Winter Squash – I am also glad it rained because we planted all our winter squash yesterday. We grow our winter squash at the other farm where we are renting space. The irrigation is not readily available at this farm where the squash is at. We did pull a 125 gallon water tank around and gave them all water as we transplanted them, but that was not going to last long so we were counting on the rain.

We also made an improvement (I hope this will be the case) for the winter squash. I used this black landscape fabric to cover the field before we planted the squash. You can see this same system west of the hoop house where are summer squash and melons are located. I love this plastic fabric. It covers the entire section and makes it so you have no weeds at all. It is great for melons and squash because they vine out and any sort of weeding becomes difficult after a while. I am very hopeful that our winter squash will be much better than last year based on the fact that our melon harvest improved with the landscape fabric.

Bugs – I mentioned this earlier, but I thought I’d say it again, but I’m sure you’ve noticed  but a certain bug called the flea better has been particularly terrible this year.  All the asian greens have gotten many holes. They turn them into lace.
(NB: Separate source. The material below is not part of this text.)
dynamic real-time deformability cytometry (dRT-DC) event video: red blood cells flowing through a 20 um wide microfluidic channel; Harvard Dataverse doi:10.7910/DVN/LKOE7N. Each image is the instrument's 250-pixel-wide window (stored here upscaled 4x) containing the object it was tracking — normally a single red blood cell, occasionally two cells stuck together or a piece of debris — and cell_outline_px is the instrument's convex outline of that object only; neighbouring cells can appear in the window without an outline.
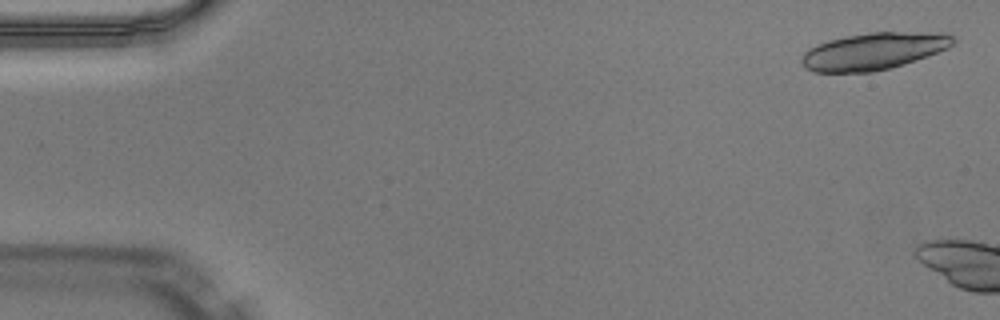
{"species": "Egyptian fruit bat (a non-hibernating species)", "species_latin": "Rousettus aegyptiacus", "temperature_condition": "warm", "stored_images_in_passage": 5, "camera_frame_rate_fps": 3000, "um_per_image_px": 0.085, "animal": {"sex": "male"}, "frame": {"image": 1, "passage_image": 2, "time_ms": 0.333, "image_size_px": [1000, 320], "cell_outline_px": [[956, 40], [948, 48], [904, 64], [872, 72], [816, 72], [804, 68], [800, 60], [804, 52], [808, 48], [816, 44], [828, 40], [844, 36], [872, 32], [948, 32]], "centroid_in_image_um": [74.24, 4.34], "position_along_channel_um": 10.8, "area_um2": 32.83}}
The spicy salad greens and arugula also have them. They are also in the kale and broccoli, which I’ve not seen before. I’ve never seen them this bad before. The method that we usually use to protect crops from flea beetles is row cover, but that has not stopped them this year. There is not a great organic spray to get rid of them, plus they are like fleas and when you approach they jump away so I’d miss most of them before I could get the spray to them.

I know of a couple other people that have had a hard time with them this year so I know it isn’t just me. Which makes me feel a little better, but it is still frustrating to see. And they did wipe out a planting of arugula and salad turnips, which we would be enjoying by now.

So I apologize for the holes. Flea beetles do not last long into the summer, I’ve already seen plants look much better than before so there is hope that we are getting out of it. Until then we just have to deal with swiss cheese bok choy.